This process is never fast or easy. Advocates and opponents spar over whether the new principle is a good one, and, if so, what it should enable. For example, a heated debate about the development and use of fully autonomous weapons systems is already underway in the United Nations and other international bodies. When all is said and done, there might be consensus around the issue, and the norm emerges stronger than ever. However, the process of debate can also weaken the new practice, causing it to lose support. For example, many see the lack of international intervention in Syria as a sign that support for military action under the Responsibility to Protect umbrella is waning.
Although IR scholars have generally examined this process as it relates to human rights norms and norms which prohibit certain state behaviors, it could also apply to practices which lift restraints on states, for example the current restraints on targeted killings. And here, the norm entrepreneur is the United States. Initially, its targeted killings, like that of Harethi, were widely viewed as violations of international codes, particularly the right to life and sovereignty. The United States, via Harold Koh, who was legal adviser to the State Department, attempted to legitimize these killings as being consistent with international law -- an effort that was not universally well-received.
The United States made vague arguments when initially justifying bin Laden’s targeted killing as well. Koh, once again, presented the U.S. legal case. Yet immediate reactions to bin Laden’s death and the U.S. defense of it varied from enthusiastic support to silence. Among the supporters of the raid was UN Secretary General Ban Ki-moon, who at the time said, “I am very much relieved by the news that justice has been done to such a mastermind of international terrorism.”
This notable shift in reactions could have been tied to the target himself. Bin Laden was so widely reviled that his death forced a reconsideration of earlier U.S. arguments -- that targeted killings can serve important counterterror interests more discriminately and more cost-effectively than other methods.
And since then, although the United States has decreased targeted killings in Pakistan, it has increased them in Yemen.

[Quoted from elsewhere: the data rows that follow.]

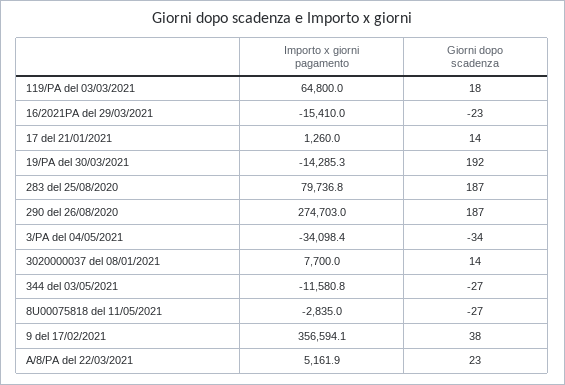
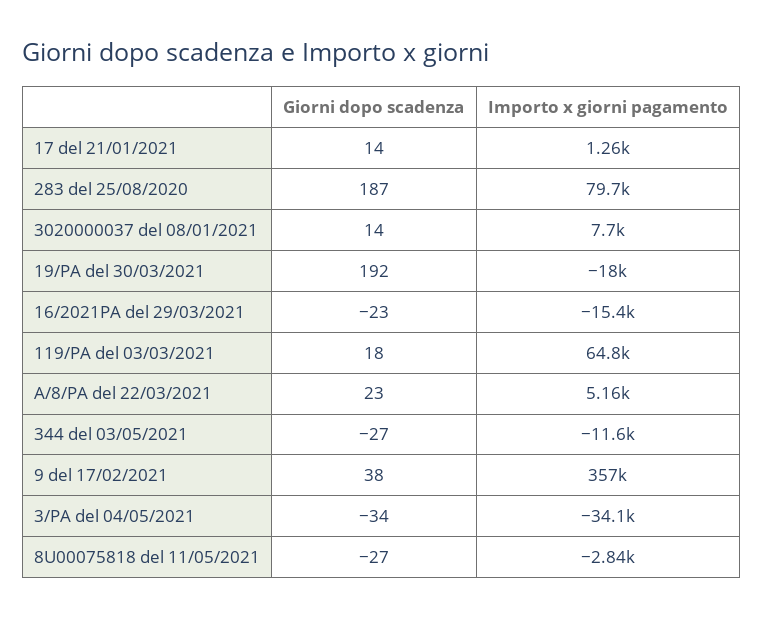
  {
    "Importo x giorni pagamento": {
      "119/PA del 03/03/2021": 64800,
      "16/2021PA del 29/03/2021": -15410,
      "17 del 21/01/2021": 1260,
-     "19/PA del 30/03/2021": -14285.3,
+     "19/PA del 30/03/2021": -18000,
      "283 del 25/08/2020": 79736.8,
-     "290 del 26/08/2020": 274703,
      "3/PA del 04/05/2021": -34098.4,
      "3020000037 del 08/01/2021": 7700,
      "344 del 03/05/2021": -11580.8,
      "8U00075818 del 11/05/2021": -2835,
      "9 del 17/02/2021": 356594.1,
      "A/8/PA del 22/03/2021": 5161.9
    },
    "Giorni dopo scadenza": {
      "119/PA del 03/03/2021": 18,
      "16/2021PA del 29/03/2021": -23,
      "17 del 21/01/2021": 14,
      "19/PA del 30/03/2021": 192,
      "283 del 25/08/2020": 187,
-     "290 del 26/08/2020": 187,
      "3/PA del 04/05/2021": -34,
      "3020000037 del 08/01/2021": 14,
      "344 del 03/05/2021": -27,
      "8U00075818 del 11/05/2021": -27,
      "9 del 17/02/2021": 38,
      "A/8/PA del 22/03/2021": 23
    }
  }

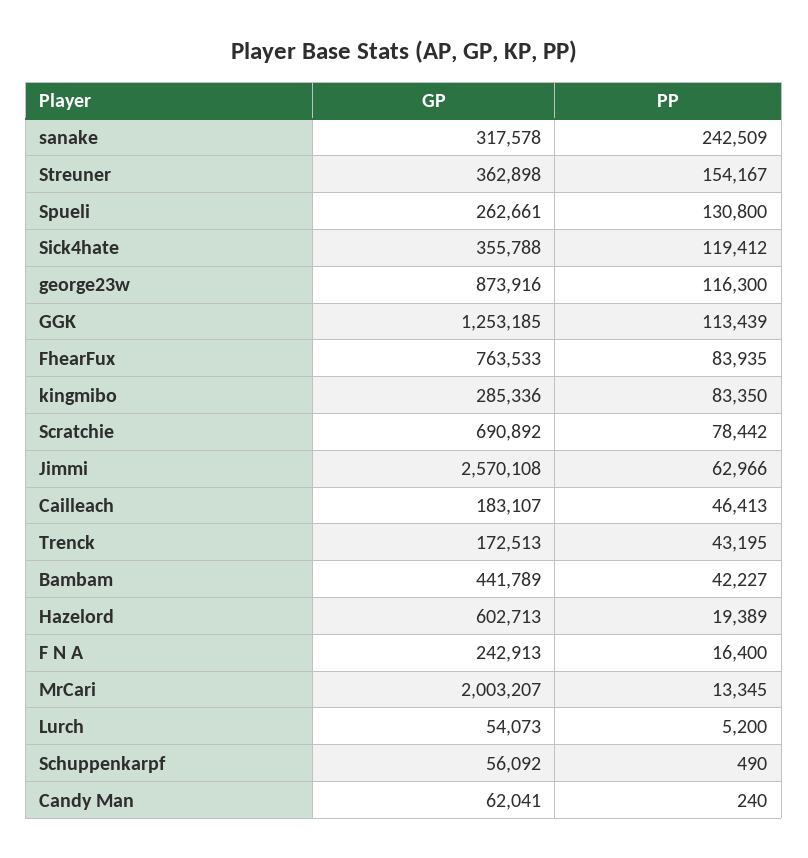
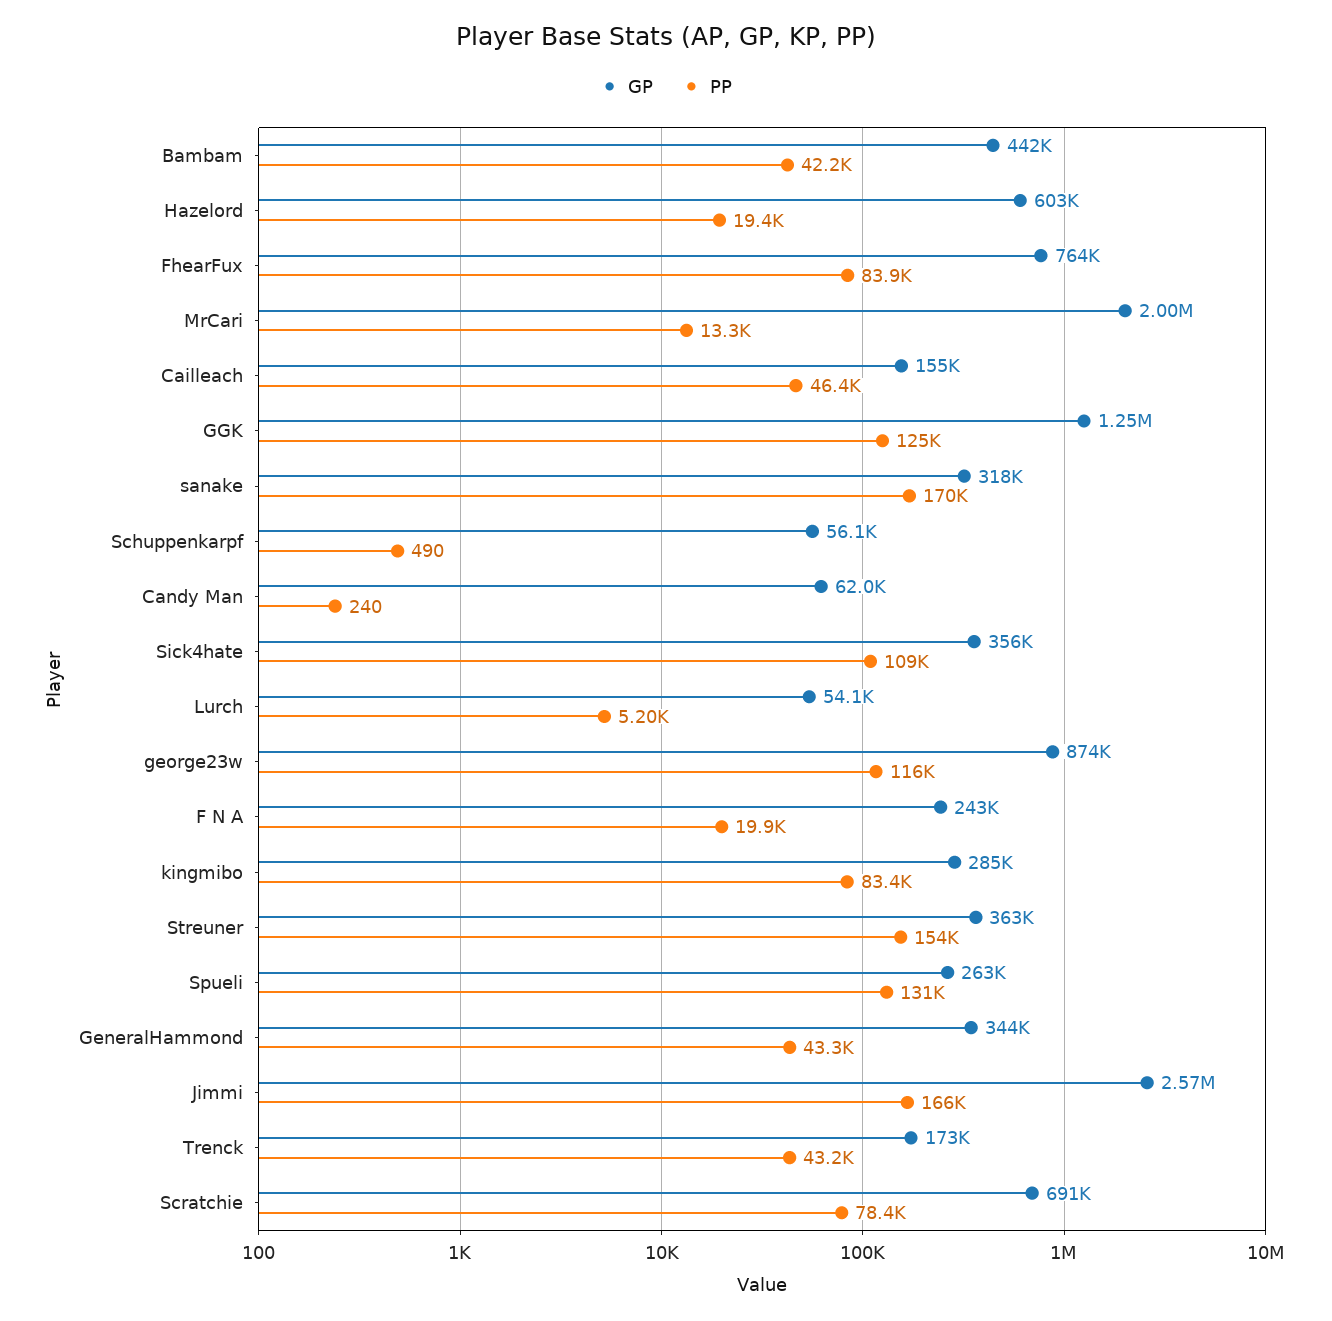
  {
    "GP": {
      "sanake": 317578,
      "Streuner": 362898,
      "Spueli": 262661,
      "Sick4hate": 355788,
      "george23w": 873916,
      "GGK": 1253185,
      "FhearFux": 763533,
      "kingmibo": 285336,
      "Scratchie": 690892,
      "Jimmi": 2570108,
-     "Cailleach": 183107,
+     "Cailleach": 155000,
      "Trenck": 172513,
      "Bambam": 441789,
      "Hazelord": 602713,
      "F N A": 242913,
      "MrCari": 2003207,
      "Lurch": 54073,
      "Schuppenkarpf": 56092,
-     "Candy Man": 62041
+     "Candy Man": 62041,
+     "GeneralHammond": 344000
    },
    "PP": {
-     "sanake": 242509,
+     "sanake": 170000,
      "Streuner": 154167,
      "Spueli": 130800,
-     "Sick4hate": 119412,
+     "Sick4hate": 109000,
      "george23w": 116300,
-     "GGK": 113439,
+     "GGK": 125000,
      "FhearFux": 83935,
      "kingmibo": 83350,
      "Scratchie": 78442,
-     "Jimmi": 62966,
+     "Jimmi": 166000,
      "Cailleach": 46413,
      "Trenck": 43195,
      "Bambam": 42227,
      "Hazelord": 19389,
-     "F N A": 16400,
+     "F N A": 19900,
      "MrCari": 13345,
      "Lurch": 5200,
      "Schuppenkarpf": 490,
-     "Candy Man": 240
+     "Candy Man": 240,
+     "GeneralHammond": 43300
    }
  }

John B. Bellinger III, former legal adviser to both the State Department and the National Security Council, wrote, “European allies, who vigorously criticized the Bush administration for asserting the unilateral right to use force against terrorists in countries outside Afghanistan, have neither supported nor criticized reported U.S. drone strikes in Pakistan, Yemen, and Somalia. Instead, they have largely looked the other way, as they did with the killing of Osama bin Laden.”
Further, sales of drones, often used in targeted killings, have increased substantially since bin Laden’s death. Turkey, China, Iran, and Russia are allegedly jumping aboard the targeted killing bandwagon. France and Italy have purchased or are in the process of purchasing armed drones. And Germany has been accused of enabling the United States to use drones in targeted killing missions launched from the Ramstein military base.
Finally, global bodies are now attempting to regulate the practice of targeted killings instead of banning it. Ben Emmerson, who headed a 2013 UN investigation on targeted killings, stated on an early 2013 United Nations panel, “this form of warfare is here to stay, and it is completely unacceptable to allow the world to drift blindly toward the precipice without any agreement between states as to the circumstances in which drone strike targeted killings are lawful, and on the safeguards necessary to protect civilians.” Some of these safeguards may include permitting only those trained in international humanitarian law to engage in targeted killings (such as the U.S. military rather than the CIA); holding prompt, impartial, and transparent investigations of unintended civilian deaths; publicly releasing the results of these investigations; prosecuting those who may have criminal responsibility; and developing new global norms on the use of drones outside an armed conflict.
We may already be witnessing the birth of a new norm. Bin Laden’s death kicked off the process, and its conclusion is anything but fixed. That will depend on the debate that Emmerson has called for. If the global community can agree on what kinds of targeted killings should be permitted consistent with established norms on assassination, sovereignty, and civilian protection, then the practice will progress along its normative journey. However, if the debate fails to generate consensus, the new norm could wither away, and targeted killings could lose their veneer of acceptability. For the sake of civilians and states, an inclusive and meaningful agreement on the acceptable parameters of targeted killings may be the only option.